• _DATA TO EXAMINE_

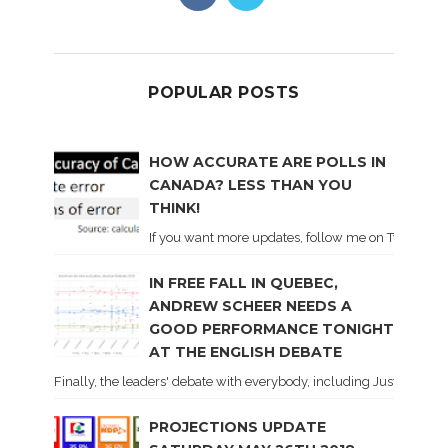
POPULAR POSTS
HOW ACCURATE ARE POLLS IN
CANADA? LESS THAN YOU
THINK!
If you want more updates, follow me on Twitter . I'l
IN FREE FALL IN QUEBEC,
ANDREW SCHEER NEEDS A
GOOD PERFORMANCE TONIGHT
AT THE ENGLISH DEBATE
Finally, the leaders' debate with everybody, including Justin Trud
PROJECTIONS UPDATE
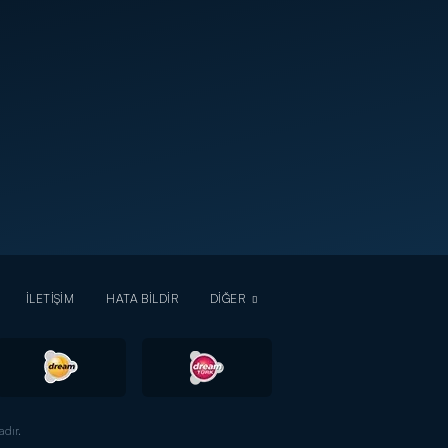
İLETİŞİM
HATA BİLDİR
DİĞER
dır.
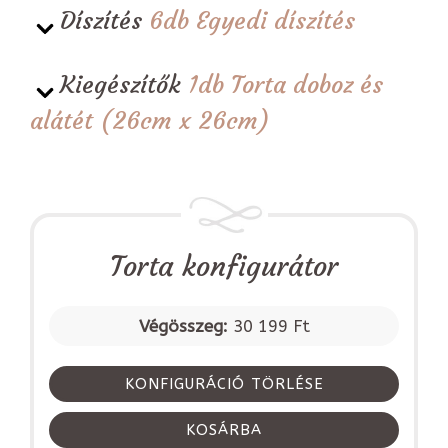
Díszítés
6db Egyedi díszítés
Kiegészítők
1db Torta doboz és
alátét (26cm x 26cm)
Torta konfigurátor
Végösszeg:
30 199 Ft
KONFIGURÁCIÓ TÖRLÉSE
KOSÁRBA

• _TASK TO COMPLETE_
List every line in the records above that contains the word "Torta".

• _RESULT_
1db Torta doboz és
Torta konfigurátor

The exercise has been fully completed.